*** Opening Document extract ***

Hawaii had a record year as far as tourism goes in 2018. But, the islands’ popularity is causing issues. So let’s talk about the Tourism Tipping Point – Hawaii Edition.
This post is based on the Civil Beat’s recent series called Tourism’s Tipping Point. It’s an interesting read and I recommend checking it out on your own. So, for this post, I’m going to touch on certain points from the series along with my own thoughts on them.
Naturally, visitor arrivals quickly ramped up with the advent of affordable air travel. However, around the late 80’s, arrivals peaked. Since then, arrivals yo-yoed between 6 million and 7.5 million annually. Then, in 2009, arrivals began increasing again, staying on an upward trajectory through to today.

*** Closing Document extract ***
*** Opening Data below ***

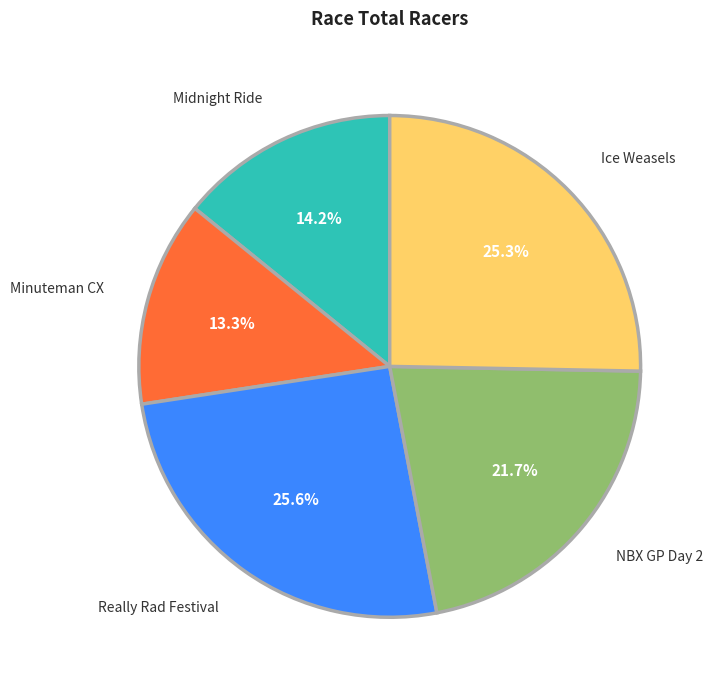

Is Really Rad Festival the majority of the pie?

No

*** Closing Data below ***

Tasks to carry out:
1: Revise the Hawaii tourism post from the words "Hawaii had a" through "thoughts on them.", replacing "record year" with "banner year".
2: According to the Hawaii tourism post, within what range did annual visitor arrivals fluctuate after they peaked in the late 80's?
Rely only on the Hawaii tourism post, not on the material.

Solutions to the exercise:
1:
Hawaii had a banner year as far as tourism goes in 2018. But, the islands’ popularity is causing issues. So let’s talk about the Tourism Tipping Point – Hawaii Edition.
This post is based on the Civil Beat’s recent series called Tourism’s Tipping Point. It’s an interesting read and I recommend checking it out on your own. So, for this post, I’m going to touch on certain points from the series along with my own thoughts on them.

2: Between 6 million and 7.5 million annually.